• **Trecho do documento**:
* * * * *

O noticiário corporativo desta semana reúne uma série de movimentos relevantes envolvendo empresas listadas na B3 e companhias internacionais, com destaque para leilões de ações, pagamento de proventos, ajustes de estrutura, novas parcerias estratégicas, emissões de dívida e operações de M&A.
Ao mesmo tempo, o pedido de recuperação judicial do Grupo Elétron reacende discussões sobre o risco de crédito no setor de comercialização de energia.
Destaques corporativos: Engie e União Pet
A Engie Brasil, concluiu o leilão de 72.483 ações oriundas de frações de bonificação, arrecadando R$ 2,21 milhões ao preço médio de R$ 30,57 por papel. Os recursos obtidos com a operação serão repassados aos acionistas no dia 30 de janeiro de 2026. O evento é considerado neutro e de caráter estritamente operacional, sem impacto material sobre a estrutura de capital da companhia.
No setor de varejo pet, a União Pet (AUAU3) realiza nesta semana o pagamento de R$ 0,7110 por ação aos ex-acionistas da Petz, totalizando R$ 320,8 milhões. A distribuição faz parte do cronograma da operação de fusão com a Cobasi e representa uma das etapas finais do processo de reorganização societária entre as companhias.
Ajustes, parcerias e M&A no radar
Já a Celesc (CLSC3/CLSC4) aprovou um Plano de Desligamento Incentivado (PDI) voltado para até 340 empregados, com impacto financeiro máximo estimado em R$ 40,86 milhões. Além disso, o conselho da companhia autorizou a venda de 32,5% de participação na Rondinha Energética. As medidas fazem parte de um processo de ajuste de estrutura e reforço da disciplina financeira da estatal catarinense, em linha com a busca por maior eficiência operacional.

* * * * *

Entradas do conjunto de dados:
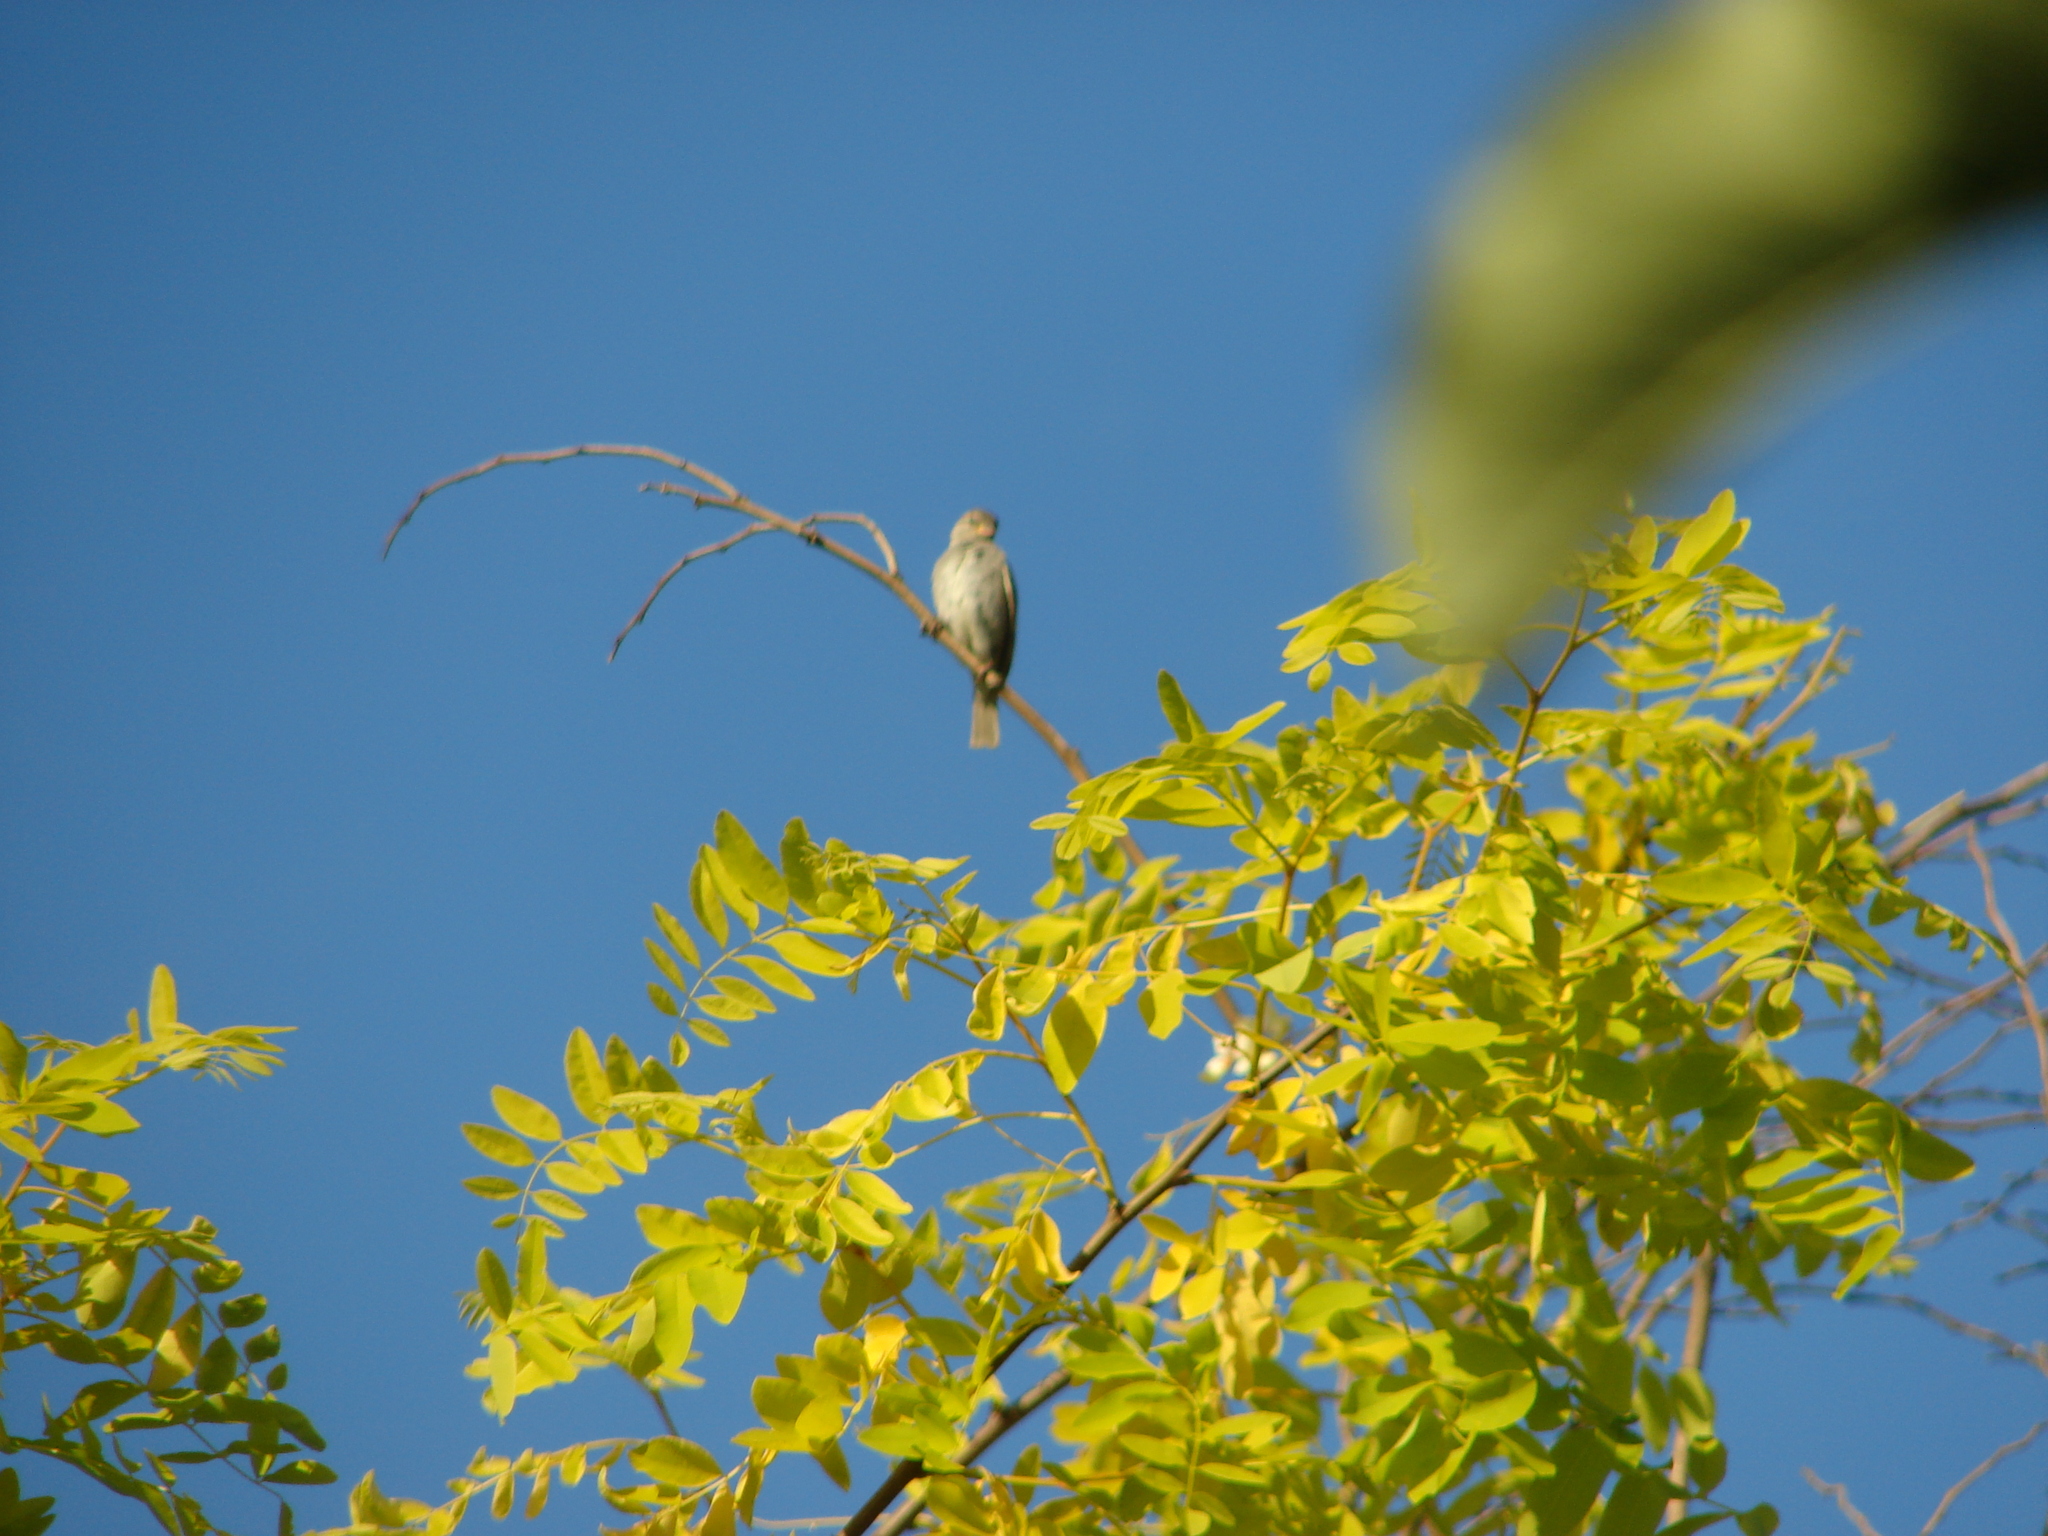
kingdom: Animalia
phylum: Chordata
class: Aves
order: Passeriformes
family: Passeridae
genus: Passer
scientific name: Passer domesticus
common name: House sparrow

* * * * *

• **Questões de estudo**:
A. Segundo o noticiário corporativo, quantos empregados pode abranger o Plano de Desligamento Incentivado aprovado pela Celesc?
B. Escreva a continuação do noticiário corporativo, começando logo após a última frase apresentada.

• **Resultados por tarefa**:
A. Até 340 empregados.

B.
Outro destaque no noticiário é o Grupo Multi (MLAS3), que firmou parceria estratégica com a Sennheiser e passou a atuar como distribuidor master exclusivo da marca no Brasil nos segmentos de áudio profissional e comunicação corporativa. O movimento amplia o portfólio B2B da companhia e reforça sua estratégia de diversificação em soluções tecnológicas para o mercado corporativo.
No exterior, a Capital One anunciou um acordo para adquirir a fintech Brex por US$ 5,15 bilhões. A operação fortalece a presença da instituição no segmento de serviços financeiros para empresas, especialmente em soluções de gestão de despesas e meios de pagamento corporativos, em um mercado cada vez mais competitivo entre bancos tradicionais e plataformas digitais.
Crédito e energia no radar corporativo
O principal ponto de atenção, no entanto, vem do setor de energia. O Grupo Elétron entrou com pedido de recuperação judicial, com passivo estimado em R$ 1,1 bilhão. A companhia atribui a decisão a uma crise sistêmica no mercado de comercialização de energia, marcada por volatilidade de preços, inadimplência e dificuldades de financiamento. O caso acende um alerta relevante para o risco de crédito no setor, que vem sendo pressionado por mudanças regulatórias e por um ambiente de maior instabilidade financeira.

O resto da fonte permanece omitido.